Doch genau das ist dieses Jahr nicht passiert. Es gab zwar schöne Plakate, aber zu wenig und zu spät; keine Vorstellung der Kandidat*innen, keine koordinierten Aktionen, und dazu ein digitales Wahlportal, welches schnell untergeht, wenn nicht darauf hingewiesen wird. Die Situation in diesem Jahr war ein gutes Beispiel dafür, was passiert, wenn die Gremien ihre Arbeit nicht machen. Sie tragen die volle Verantwortung dafür. Wer sonst soll sich denn um die Nachwuchsgewinnung kümmern, wenn nicht sie? Darum, dass die Studierenden ihr Mitbestimmungsrecht wahrnehmen und die Plätze, die ihnen zustehen, verdammt nochmal besetzen?
Wie die Wahl gerettet wurde
Eigentlich hätten die Studierenden mit diesem katastrophalen Ergebnis leben müssen. Die Frist war vorbei, die Wahlen fanden statt, und studentische Plätze blieben unbesetzt. Zumindest bis zum Ende des Jahres; im November hätte sicher eine Nachwahl stattgefunden, um die freien Plätze zu besetzen. Da die reguläre Amtszeit aber bereits am 1. Oktober beginnt, würden die freien Plätze mindestens zwei Monate unbesetzt bleiben, und die Studierenden in der Zeit ihre Stimme verlieren.
Doch dieser Tiefpunkt sollte nicht das Ende der Geschichte sein. Entgegen aller Erwartungen schaffte es die studentische Vizepräsidentin, Elena Langner, den studentischen Gremien eine zweite Chance zu geben. In Zusammenarbeit mit dem AStA konnte sie nämlich in letzter Minute die Hochschulleitung und den zentralen Wahlvorstand überzeugen, eine – mit Kosten verbundene – Nachwahl nicht erst im kommenden Semester, sondern nur wenige Wochen später stattfinden zu lassen.
Innerhalb von wenigen Tagen wurde eine neue Kampagne gestartet, mehrere verzweifelte, aber gut gemachte E‑Mails versendet, und alles dafür getan, um neue Kandidat*innen zu finden. Und siehe da: wie durch ein Wunder konnten tatsächlich so gut wie alle verfügbaren Plätze besetzt werden. Das ist eine große Leistung, denn dadurch können studentische Mitglieder regulär ab dem 1. Oktober mit ihrer Arbeit beginnen. Nebenbei wird ein historischer Tiefpunkt in gewisser Weise rückgängig gemacht.

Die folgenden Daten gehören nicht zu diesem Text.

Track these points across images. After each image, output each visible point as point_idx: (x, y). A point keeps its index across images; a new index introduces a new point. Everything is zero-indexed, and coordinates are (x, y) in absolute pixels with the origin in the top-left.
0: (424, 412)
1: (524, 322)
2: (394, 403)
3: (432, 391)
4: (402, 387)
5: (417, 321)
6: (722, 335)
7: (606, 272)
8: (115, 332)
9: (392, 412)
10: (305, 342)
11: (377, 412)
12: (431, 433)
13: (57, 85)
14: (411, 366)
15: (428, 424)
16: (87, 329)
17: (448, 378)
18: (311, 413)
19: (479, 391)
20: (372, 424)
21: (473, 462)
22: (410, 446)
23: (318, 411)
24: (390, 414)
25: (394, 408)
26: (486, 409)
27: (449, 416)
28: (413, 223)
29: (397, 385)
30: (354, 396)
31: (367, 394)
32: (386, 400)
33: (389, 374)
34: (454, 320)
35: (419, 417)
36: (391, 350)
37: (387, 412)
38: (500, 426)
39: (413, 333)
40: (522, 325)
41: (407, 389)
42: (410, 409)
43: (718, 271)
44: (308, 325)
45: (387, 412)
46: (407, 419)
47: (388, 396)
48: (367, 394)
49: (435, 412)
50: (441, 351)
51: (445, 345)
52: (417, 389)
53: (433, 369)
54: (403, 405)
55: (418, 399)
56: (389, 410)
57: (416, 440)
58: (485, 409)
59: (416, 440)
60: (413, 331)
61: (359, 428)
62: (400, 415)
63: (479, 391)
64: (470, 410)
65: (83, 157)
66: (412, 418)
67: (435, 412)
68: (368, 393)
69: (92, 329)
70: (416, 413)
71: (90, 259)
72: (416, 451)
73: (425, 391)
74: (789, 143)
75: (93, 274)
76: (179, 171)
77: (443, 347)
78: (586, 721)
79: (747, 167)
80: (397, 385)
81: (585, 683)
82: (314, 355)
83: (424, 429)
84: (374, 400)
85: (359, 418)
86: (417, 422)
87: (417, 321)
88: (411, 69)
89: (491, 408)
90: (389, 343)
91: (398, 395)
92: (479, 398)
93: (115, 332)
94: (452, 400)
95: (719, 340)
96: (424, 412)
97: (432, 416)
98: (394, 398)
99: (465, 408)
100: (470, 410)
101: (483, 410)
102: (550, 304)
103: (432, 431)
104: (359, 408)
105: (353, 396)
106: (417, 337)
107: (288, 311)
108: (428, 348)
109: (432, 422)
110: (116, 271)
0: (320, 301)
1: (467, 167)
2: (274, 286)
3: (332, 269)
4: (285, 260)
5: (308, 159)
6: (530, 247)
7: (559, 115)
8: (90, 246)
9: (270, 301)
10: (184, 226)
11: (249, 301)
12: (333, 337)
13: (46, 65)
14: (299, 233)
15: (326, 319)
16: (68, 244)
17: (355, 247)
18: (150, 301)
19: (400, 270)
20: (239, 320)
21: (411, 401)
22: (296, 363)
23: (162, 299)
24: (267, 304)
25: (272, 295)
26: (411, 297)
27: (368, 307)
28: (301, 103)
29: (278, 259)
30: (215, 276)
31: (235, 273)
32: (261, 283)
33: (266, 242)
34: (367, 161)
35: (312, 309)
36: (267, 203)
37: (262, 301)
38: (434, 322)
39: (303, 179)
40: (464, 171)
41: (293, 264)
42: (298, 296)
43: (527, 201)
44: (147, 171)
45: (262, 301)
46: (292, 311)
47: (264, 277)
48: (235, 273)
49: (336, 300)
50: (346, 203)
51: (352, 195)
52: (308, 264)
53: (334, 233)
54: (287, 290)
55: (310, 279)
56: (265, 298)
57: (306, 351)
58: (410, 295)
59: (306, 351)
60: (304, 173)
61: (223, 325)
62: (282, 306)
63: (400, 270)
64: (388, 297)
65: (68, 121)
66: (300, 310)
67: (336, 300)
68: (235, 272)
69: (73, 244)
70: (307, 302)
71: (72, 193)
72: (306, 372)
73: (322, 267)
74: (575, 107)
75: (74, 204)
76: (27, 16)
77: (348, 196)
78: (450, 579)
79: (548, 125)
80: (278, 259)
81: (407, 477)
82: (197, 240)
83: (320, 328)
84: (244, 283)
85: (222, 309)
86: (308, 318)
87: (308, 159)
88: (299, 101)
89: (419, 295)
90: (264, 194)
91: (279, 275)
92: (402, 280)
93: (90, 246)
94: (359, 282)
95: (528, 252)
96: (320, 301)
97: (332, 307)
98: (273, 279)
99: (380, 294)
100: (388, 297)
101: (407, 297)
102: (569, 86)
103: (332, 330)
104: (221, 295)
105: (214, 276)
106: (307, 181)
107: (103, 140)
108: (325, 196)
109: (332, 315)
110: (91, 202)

Wenn die beide Wahlen zusammengerechnet werden, kann im historischen Vergleich die Anzahl an StuRa-Kandidat*innen sogar mit dem Durchschnitt der erfolgreichsten letzten Jahre mithalten. Das ist wirklich nicht schlecht, zeigt aber auch, dass das Problem durchaus an der (mangelnden) Suche der Kandidat*innen liegt, und nicht nur am geringen Interesse der Studierenden.
Die öffentlichkeitswirksame Kampagne war zudem nicht nur bei der Suche von Kandidat*innen erfolgreich; auch die Wahlbeteiligung erhöhte sich bei der Nachwahl leicht und war durchschnittlich sogar ein bisschen besser als im Vorjahr.
Kurz: die Studierenden hatten dieses Jahr verdammt viel Glück.
Doch wie kann so eine Situation überhaupt erst verhindert werden?
Werbung, Werbung, Werbung
Ein paar Gedanken dazu, was die Studierendenvertretungen in Zukunft vermehrt machen können.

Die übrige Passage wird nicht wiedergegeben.